------ Entries supplied ------
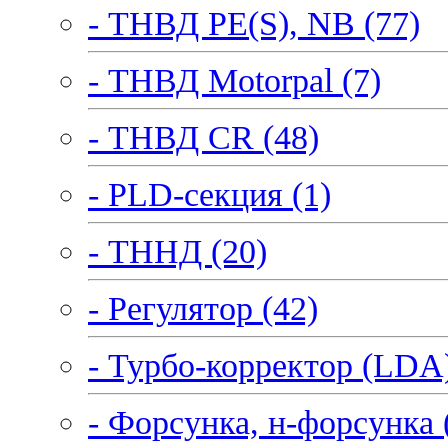
- ТНВД PE(S), NB (77)
- ТНВД Motorpal (7)
- ТНВД CR (48)
- PLD-секция (1)
- ТННД (20)
- Регулятор (42)
- Турбо-корректор (LDA)
- Форсунка, н-форсунка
------
▸ Your objective: Write out every line from the entries where "ТНВД" appears.

▸ Task answer:
- ТНВД PE(S), NB (77)
- ТНВД Motorpal (7)
- ТНВД CR (48)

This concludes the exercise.